**WHAT IS REQUIRED**
Among the entries below, count the lines where the string "лабиринтов" occurs, and give only the number.

─── INPUT MATERIAL

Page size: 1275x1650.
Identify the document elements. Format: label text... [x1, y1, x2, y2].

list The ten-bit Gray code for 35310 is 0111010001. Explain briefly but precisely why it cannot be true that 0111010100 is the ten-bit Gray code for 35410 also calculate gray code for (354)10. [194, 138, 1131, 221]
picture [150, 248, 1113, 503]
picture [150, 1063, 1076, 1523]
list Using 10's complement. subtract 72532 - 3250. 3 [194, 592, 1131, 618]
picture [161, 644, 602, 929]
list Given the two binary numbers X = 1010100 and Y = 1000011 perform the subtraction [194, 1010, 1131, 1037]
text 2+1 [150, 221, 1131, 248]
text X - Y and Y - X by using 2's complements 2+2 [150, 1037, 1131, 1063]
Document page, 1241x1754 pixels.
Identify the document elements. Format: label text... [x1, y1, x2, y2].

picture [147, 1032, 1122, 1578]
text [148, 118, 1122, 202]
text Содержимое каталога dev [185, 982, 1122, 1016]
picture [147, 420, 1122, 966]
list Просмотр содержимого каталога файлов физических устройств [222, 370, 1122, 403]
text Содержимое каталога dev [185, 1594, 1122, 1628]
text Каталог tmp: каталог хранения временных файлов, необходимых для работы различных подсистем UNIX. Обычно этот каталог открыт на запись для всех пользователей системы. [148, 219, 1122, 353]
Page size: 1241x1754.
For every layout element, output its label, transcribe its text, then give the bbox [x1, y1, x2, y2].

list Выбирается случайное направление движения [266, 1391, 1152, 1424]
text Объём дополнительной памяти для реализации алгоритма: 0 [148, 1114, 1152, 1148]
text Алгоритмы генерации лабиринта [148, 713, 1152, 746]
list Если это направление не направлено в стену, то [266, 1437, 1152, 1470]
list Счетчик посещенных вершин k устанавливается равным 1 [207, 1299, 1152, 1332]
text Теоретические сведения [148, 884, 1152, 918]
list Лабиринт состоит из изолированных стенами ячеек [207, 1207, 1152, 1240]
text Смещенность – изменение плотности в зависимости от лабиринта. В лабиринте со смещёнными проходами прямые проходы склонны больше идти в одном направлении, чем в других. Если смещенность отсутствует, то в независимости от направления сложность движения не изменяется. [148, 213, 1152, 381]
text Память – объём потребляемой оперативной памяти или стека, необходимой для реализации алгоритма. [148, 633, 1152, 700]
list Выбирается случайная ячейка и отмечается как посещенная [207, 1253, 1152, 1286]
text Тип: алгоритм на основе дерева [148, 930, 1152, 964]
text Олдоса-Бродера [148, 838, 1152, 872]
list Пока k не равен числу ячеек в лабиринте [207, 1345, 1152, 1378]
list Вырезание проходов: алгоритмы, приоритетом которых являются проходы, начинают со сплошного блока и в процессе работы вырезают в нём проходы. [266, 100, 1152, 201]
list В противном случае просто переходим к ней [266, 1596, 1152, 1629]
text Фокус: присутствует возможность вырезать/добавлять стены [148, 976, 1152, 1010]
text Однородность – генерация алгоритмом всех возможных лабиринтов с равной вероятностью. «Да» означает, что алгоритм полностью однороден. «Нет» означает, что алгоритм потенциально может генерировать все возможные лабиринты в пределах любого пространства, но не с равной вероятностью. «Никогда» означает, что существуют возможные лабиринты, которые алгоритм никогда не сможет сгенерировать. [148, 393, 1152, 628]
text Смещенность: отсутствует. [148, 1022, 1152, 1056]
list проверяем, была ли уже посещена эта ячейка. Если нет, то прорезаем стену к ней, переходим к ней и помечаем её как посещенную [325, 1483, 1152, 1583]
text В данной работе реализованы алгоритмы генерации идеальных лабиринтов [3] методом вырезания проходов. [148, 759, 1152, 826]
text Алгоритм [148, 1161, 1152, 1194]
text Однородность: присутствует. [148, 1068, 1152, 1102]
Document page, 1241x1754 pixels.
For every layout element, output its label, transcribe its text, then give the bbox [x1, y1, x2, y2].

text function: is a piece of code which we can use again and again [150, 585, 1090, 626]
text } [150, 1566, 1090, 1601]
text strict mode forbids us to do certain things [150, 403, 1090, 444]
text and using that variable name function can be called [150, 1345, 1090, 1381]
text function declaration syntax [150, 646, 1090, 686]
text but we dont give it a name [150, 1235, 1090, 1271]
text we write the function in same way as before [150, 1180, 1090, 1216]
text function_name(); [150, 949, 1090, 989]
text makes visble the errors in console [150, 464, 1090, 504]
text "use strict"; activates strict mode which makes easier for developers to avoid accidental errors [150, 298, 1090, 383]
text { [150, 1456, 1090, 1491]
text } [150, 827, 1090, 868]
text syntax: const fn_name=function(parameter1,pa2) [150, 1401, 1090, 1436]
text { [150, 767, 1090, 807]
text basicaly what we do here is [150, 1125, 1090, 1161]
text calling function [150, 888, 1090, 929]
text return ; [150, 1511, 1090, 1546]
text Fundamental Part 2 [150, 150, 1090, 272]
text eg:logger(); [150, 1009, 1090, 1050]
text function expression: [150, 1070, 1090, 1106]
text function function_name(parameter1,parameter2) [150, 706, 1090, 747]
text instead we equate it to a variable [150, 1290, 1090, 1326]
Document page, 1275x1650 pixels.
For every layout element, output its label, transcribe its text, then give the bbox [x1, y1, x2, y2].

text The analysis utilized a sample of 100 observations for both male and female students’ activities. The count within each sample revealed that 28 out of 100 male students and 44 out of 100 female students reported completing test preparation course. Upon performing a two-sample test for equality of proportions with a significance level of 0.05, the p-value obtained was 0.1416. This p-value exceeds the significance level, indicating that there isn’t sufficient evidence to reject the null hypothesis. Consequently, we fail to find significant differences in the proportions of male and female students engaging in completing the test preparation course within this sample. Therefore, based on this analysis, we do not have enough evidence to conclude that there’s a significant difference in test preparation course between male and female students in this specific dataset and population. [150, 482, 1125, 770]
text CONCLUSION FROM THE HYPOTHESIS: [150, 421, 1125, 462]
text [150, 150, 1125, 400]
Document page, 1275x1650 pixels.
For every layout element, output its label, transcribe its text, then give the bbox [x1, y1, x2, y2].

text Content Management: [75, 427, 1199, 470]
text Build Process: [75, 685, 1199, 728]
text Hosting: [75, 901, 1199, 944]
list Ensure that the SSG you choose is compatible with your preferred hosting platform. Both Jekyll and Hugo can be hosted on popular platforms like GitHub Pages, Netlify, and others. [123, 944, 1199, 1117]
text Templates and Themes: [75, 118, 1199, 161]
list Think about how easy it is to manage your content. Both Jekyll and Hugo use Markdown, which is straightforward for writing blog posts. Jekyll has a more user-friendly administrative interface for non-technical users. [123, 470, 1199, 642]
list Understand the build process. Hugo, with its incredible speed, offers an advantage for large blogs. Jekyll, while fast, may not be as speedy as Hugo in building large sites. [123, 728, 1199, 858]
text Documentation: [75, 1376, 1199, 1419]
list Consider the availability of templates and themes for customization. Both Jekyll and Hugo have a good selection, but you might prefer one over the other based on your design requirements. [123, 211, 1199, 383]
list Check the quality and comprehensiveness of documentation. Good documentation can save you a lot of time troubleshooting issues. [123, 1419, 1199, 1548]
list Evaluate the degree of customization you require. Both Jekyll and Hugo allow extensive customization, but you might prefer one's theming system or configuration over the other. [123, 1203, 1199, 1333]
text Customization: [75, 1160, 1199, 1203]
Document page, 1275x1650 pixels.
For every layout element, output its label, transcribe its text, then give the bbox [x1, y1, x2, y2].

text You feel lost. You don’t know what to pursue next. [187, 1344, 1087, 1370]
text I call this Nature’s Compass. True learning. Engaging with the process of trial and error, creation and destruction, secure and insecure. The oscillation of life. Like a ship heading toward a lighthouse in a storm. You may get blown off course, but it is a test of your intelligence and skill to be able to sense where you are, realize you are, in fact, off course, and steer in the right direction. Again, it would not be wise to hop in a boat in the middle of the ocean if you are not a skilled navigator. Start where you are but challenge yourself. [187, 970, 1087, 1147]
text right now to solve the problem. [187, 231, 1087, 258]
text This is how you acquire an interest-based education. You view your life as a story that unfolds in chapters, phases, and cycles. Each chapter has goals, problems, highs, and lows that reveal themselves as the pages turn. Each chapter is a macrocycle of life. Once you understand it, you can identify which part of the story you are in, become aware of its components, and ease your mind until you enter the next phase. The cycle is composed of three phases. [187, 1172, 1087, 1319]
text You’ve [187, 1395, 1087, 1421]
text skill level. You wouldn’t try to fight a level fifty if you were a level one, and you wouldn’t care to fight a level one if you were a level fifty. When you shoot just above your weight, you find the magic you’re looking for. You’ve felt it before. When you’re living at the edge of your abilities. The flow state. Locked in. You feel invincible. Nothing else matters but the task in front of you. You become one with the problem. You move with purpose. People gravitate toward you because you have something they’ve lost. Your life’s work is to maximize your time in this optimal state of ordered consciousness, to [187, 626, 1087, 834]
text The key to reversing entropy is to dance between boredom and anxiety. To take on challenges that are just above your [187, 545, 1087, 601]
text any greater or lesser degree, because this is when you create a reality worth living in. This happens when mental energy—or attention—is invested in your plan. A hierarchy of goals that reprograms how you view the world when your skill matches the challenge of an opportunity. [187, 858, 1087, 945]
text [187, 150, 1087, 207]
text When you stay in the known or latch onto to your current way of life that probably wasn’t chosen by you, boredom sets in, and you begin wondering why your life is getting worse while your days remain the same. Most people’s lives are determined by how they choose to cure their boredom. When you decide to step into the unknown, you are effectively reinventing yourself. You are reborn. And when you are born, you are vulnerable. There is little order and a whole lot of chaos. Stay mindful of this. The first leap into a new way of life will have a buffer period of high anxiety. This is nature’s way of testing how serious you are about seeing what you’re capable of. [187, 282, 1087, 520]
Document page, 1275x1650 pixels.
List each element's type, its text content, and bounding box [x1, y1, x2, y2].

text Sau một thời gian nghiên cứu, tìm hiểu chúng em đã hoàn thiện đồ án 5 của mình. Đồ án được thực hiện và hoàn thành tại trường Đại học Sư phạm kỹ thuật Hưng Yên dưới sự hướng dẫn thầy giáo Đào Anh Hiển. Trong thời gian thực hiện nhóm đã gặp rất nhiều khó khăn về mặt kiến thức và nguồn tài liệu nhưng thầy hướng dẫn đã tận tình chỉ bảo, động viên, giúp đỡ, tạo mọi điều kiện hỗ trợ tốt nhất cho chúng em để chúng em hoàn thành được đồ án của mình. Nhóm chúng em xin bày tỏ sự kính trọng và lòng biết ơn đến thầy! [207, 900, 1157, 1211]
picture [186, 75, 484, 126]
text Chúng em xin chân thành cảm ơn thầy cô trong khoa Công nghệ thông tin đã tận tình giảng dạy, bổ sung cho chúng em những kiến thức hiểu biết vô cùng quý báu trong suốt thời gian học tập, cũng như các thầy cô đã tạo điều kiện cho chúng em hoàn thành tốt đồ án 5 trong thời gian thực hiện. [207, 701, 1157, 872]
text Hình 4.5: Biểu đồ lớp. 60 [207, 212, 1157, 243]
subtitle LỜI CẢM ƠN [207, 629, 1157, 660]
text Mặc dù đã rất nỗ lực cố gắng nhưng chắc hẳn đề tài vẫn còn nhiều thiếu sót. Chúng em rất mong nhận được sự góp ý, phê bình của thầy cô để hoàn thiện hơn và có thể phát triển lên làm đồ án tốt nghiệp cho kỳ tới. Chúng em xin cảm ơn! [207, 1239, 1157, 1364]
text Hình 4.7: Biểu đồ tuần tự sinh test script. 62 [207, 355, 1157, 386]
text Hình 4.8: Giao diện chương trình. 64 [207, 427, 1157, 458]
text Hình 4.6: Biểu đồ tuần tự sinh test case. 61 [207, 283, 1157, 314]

──────

**ANSWER BOX**
2